We look at innovation as really enabling transformation in reengineering. The “wow” stuff doesn’t enable that kind of transformation in reengineering. I’m happy to focus on less cool stuff from an end user point of view, but if I can deliver ten times the power and actually get data sharing to really work at one-tenth the cost with some of the stuff that we’re doing, I think I’ll win a lot of business and delight a lot of physicians when the speed is faster; delight a lot of nurses when I make their job easy because they don’t have to go look for information, it’s all in one spot; and win in the trenches as opposed to winning on the “in” gadget or popularity group. I think that takes a deep understanding of what problems you’re trying to solve, what jobs are really important, and how the flow and diversity and heterogeneity of data meet in order to be able to do that.
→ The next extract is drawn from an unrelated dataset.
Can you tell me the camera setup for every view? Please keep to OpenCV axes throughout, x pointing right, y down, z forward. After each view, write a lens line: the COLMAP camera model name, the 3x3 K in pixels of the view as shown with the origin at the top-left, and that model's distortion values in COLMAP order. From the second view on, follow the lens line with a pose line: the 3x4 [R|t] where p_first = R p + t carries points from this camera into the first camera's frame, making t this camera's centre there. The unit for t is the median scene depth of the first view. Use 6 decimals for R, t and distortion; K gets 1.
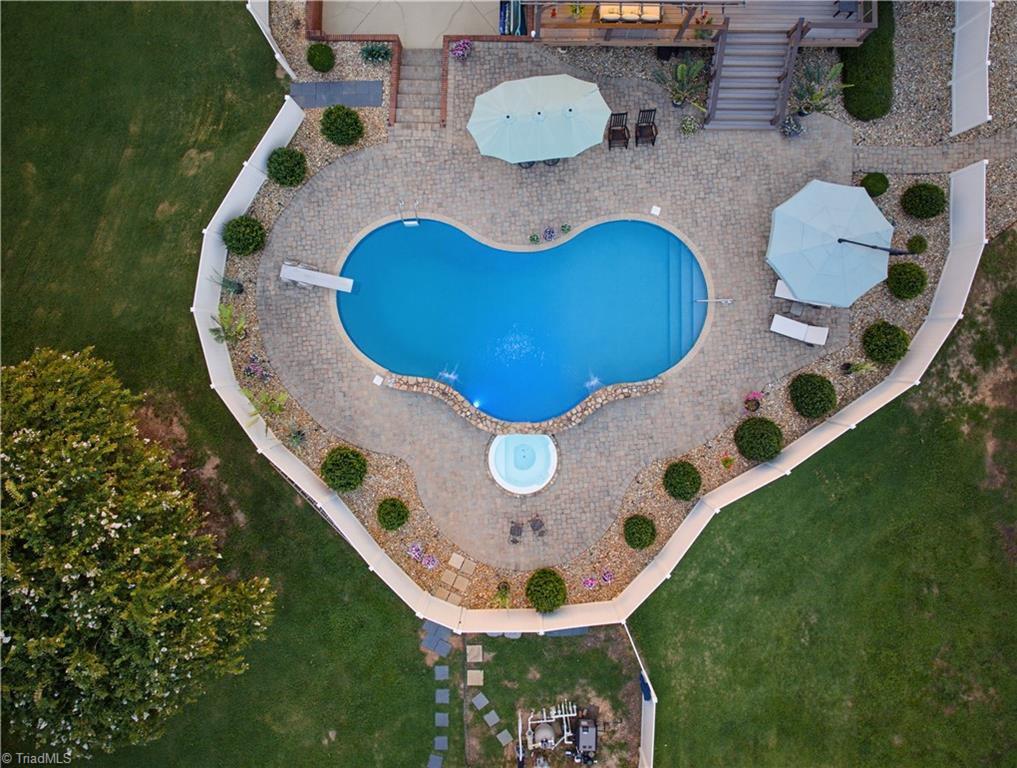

I think Microsoft is way better situated than either Apple or Google to solve the hard problems. I think if you look at our investments in HealthVault and understanding the ecosystem, and building a set of applications, and keeping pace with the changing conversation around privacy and security and app sharing and all that other kind of stuff, that we have demonstrated the level of understanding and our willingness to continue to make incremental investments to make it a reality. So, I’m happy to compete with popularity, a brand, versus reality of technology all day long. We’ll win in the long run. We may not win in the short run.
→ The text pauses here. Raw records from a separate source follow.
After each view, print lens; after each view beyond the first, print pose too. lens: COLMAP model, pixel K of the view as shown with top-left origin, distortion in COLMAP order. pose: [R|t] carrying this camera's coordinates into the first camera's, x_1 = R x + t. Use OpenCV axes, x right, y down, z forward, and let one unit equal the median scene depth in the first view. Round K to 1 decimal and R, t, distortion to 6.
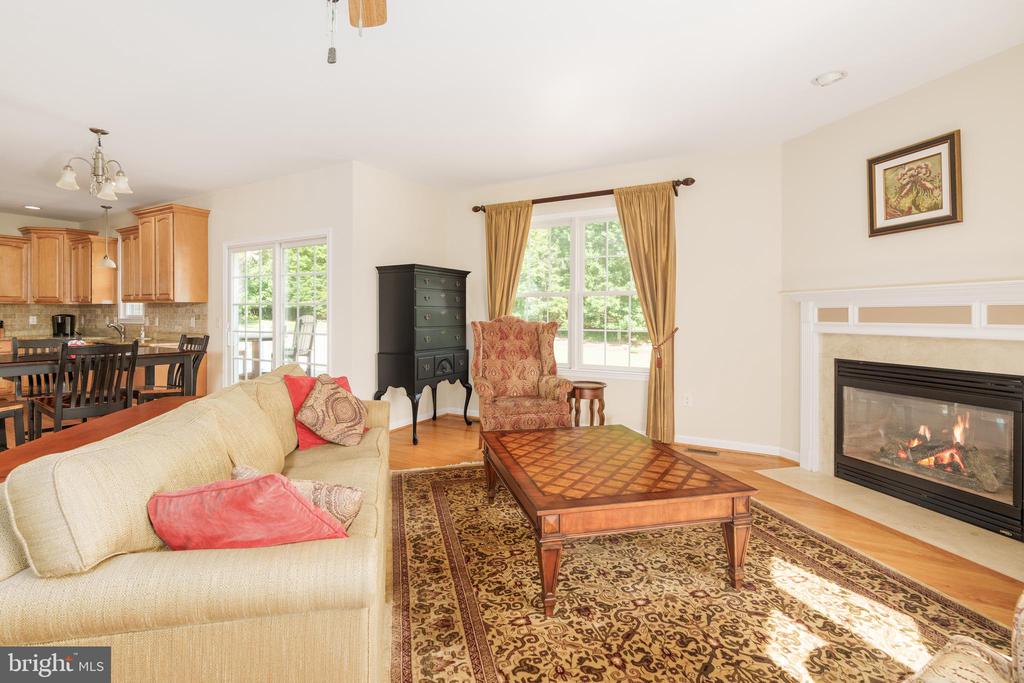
lens RADIAL K [[491.2, 0, 510.2], [0, 491.2, 315.0], [0, 0, 1]] dist [0.000128, 0.000311]
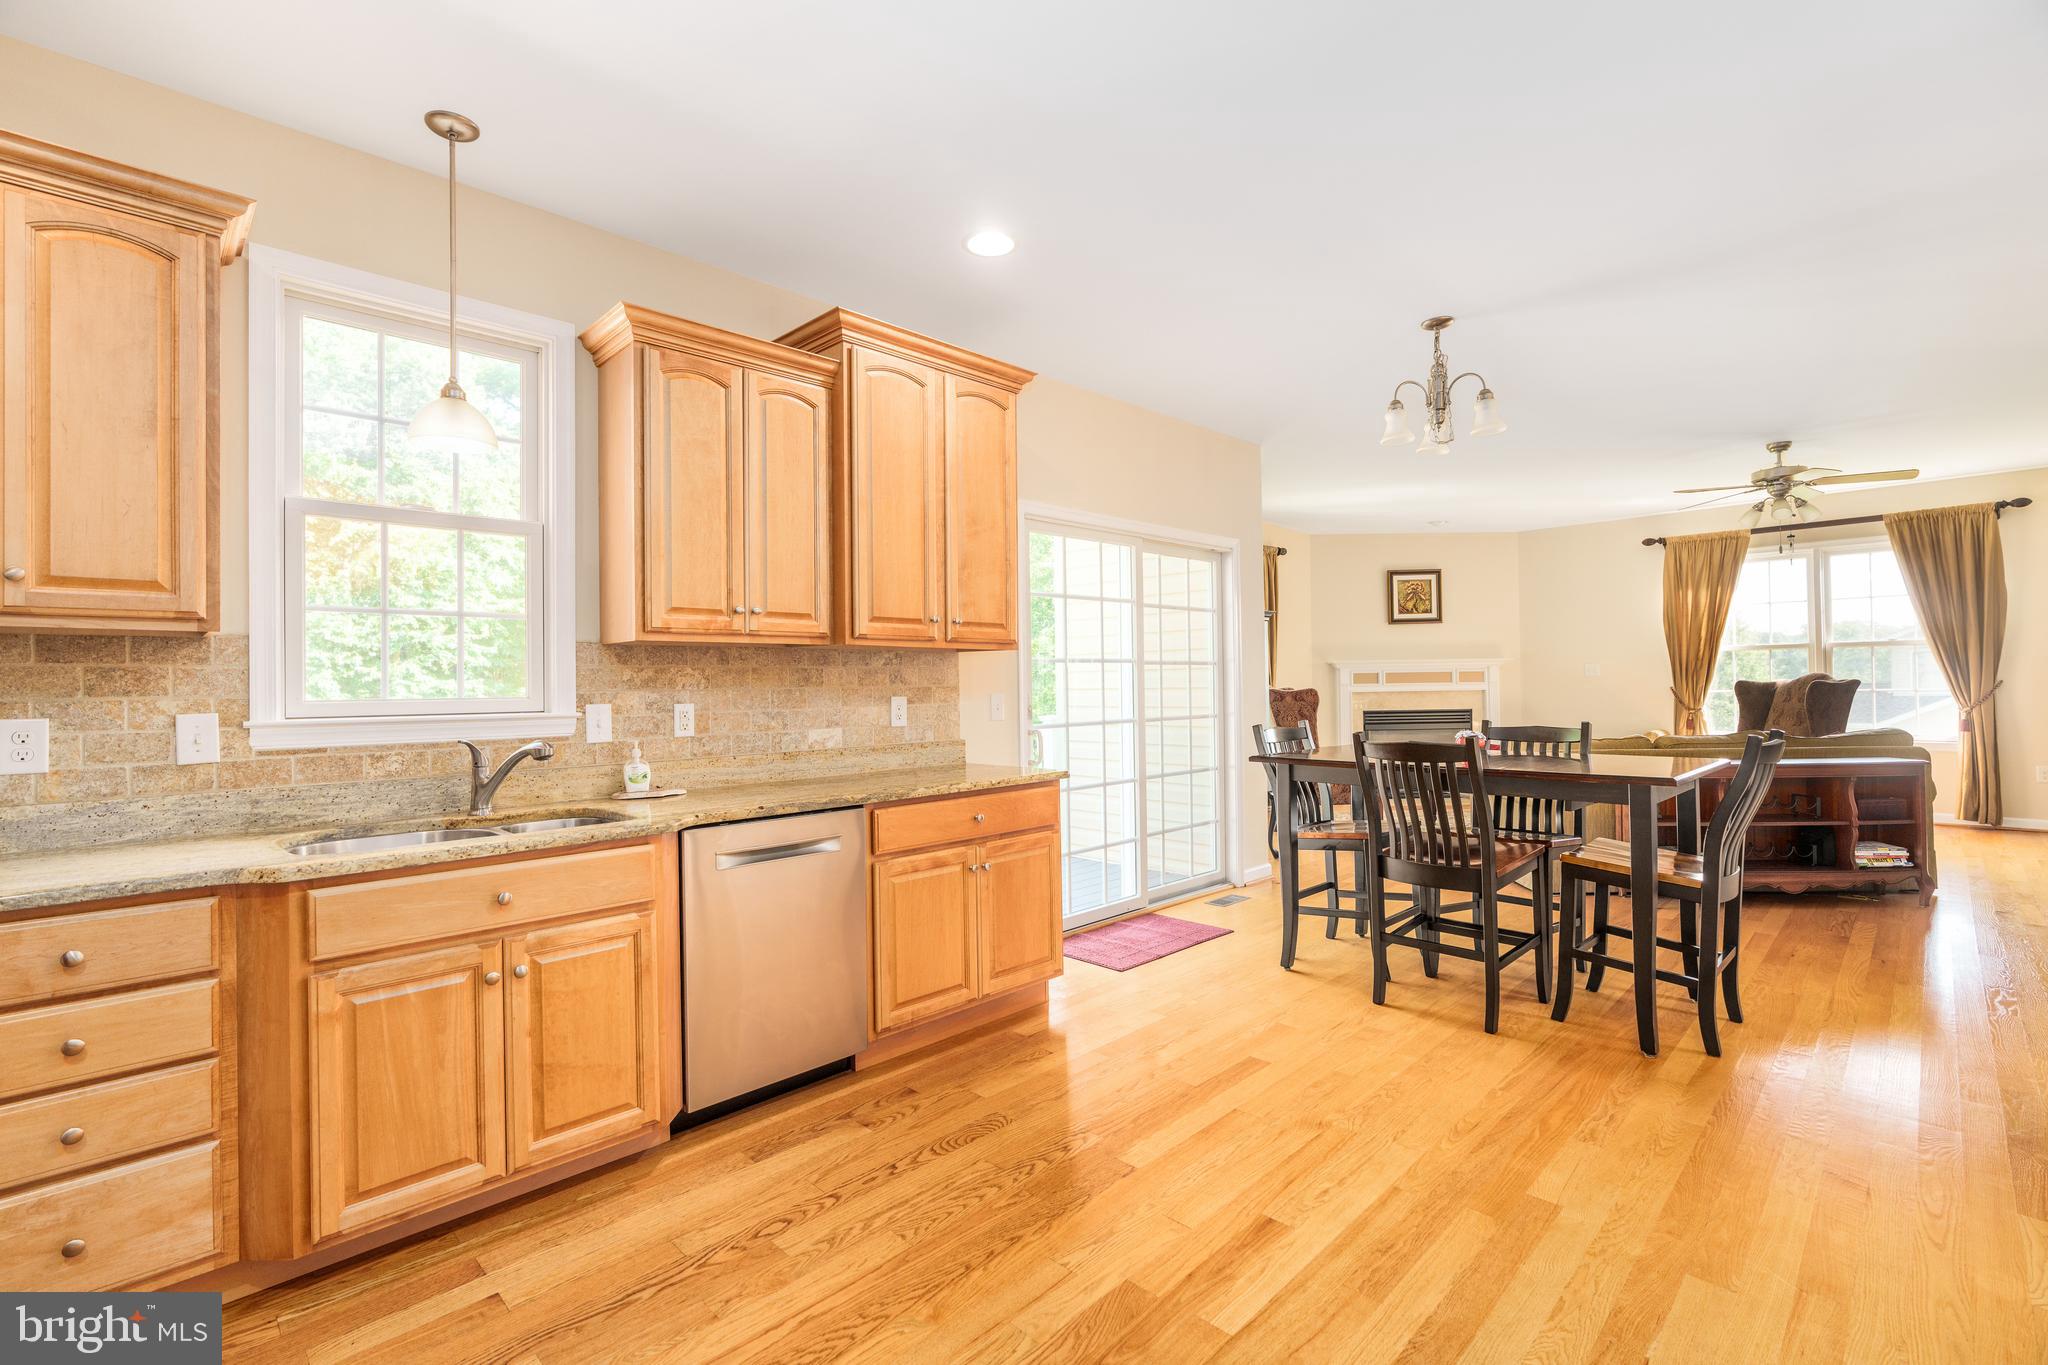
lens RADIAL K [[916.6, 0, 1024.0], [0, 916.6, 682.5], [0, 0, 1]] dist [-0.000702, 0.000577]
pose [[0.246477, -0.004294, 0.969139, -2.151395], [0.016171, 0.999869, 0.000318, -0.004914], [-0.969014, 0.015594, 0.246514, 1.379623]]
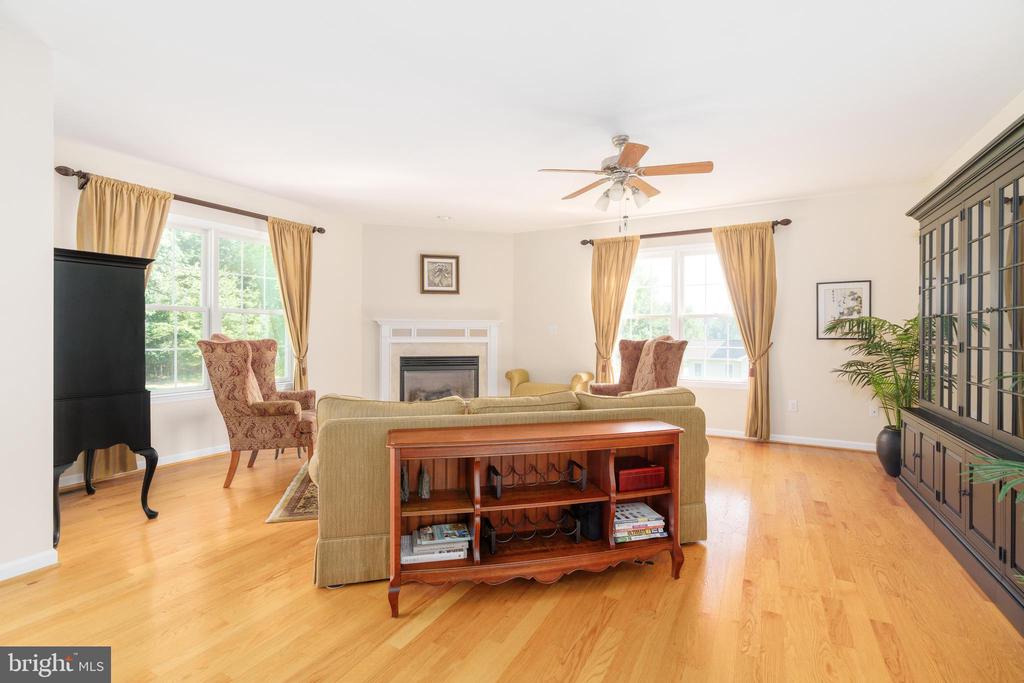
lens RADIAL K [[468.0, 0, 512.0], [0, 468.0, 341.5], [0, 0, 1]] dist [-0.001895, -0.000025]
pose [[-0.026859, -0.019755, 0.999444, -1.168230], [-0.003770, 0.999800, 0.019661, -0.003595], [-0.999632, -0.003240, -0.026928, 0.681916]]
What technologies do you see that are innovative and potentially influential that have not yet really taken hold in the market?
I don’t claim to be an expert. You know, there are all kinds of really cool stuff going on. I think if I’m a CIO today or a CEO today, I think the one thing I might be asking myself as I look at a five-year time horizon is, “How do I think about cloud computing? How do I think about really changing the cost environment and the serviceability environment of my application stack at a time when budgets are getting pressured?”
And yet, I’m going to have more data. I’m going to have more applications. I’m going to have more users. I’m going to have more everything, but I’ve got to do it with less dollars. What is the strategy that will allow me, as an enterprise, to really make that a reality and still give me the flexibility to meet my changing business needs? If I want to really cuddle up with a payer or take, at risk, a large percentage of the population and I need information systems to manage that, how do I fit that into my declining footprint? Do I get some leverage out of being able to do predictive analytics in the cloud? Or, how do I think about being able to contribute to solving cancer with a large population and connecting and sharing that kind of stuff in the cloud?
Those would be the kinds of innovations that I would want to have on my horizon before I go sink a bunch more money in physical hardware or a data center or some other thing that may have a short shelf life. And, it certainly doesn’t help my P&L.
I see lots of really interesting stuff going on there. I’m not sure that its stuff that the CMO gets that excited about, but one that probably folks should be thinking about.
Any concluding thoughts?
You know, I think we’ve had a great conversation. We’re excited to be part of the health IT community. We think we, as a player that has both the consumer and enterprise offering — and perhaps a slightly different approach at trying to solve the problem — to help remind people to think beyond the EMR. We’re really excited to be part of the community and look forward to making our customers and our lives better by the smart application of technology to the hard problems in health.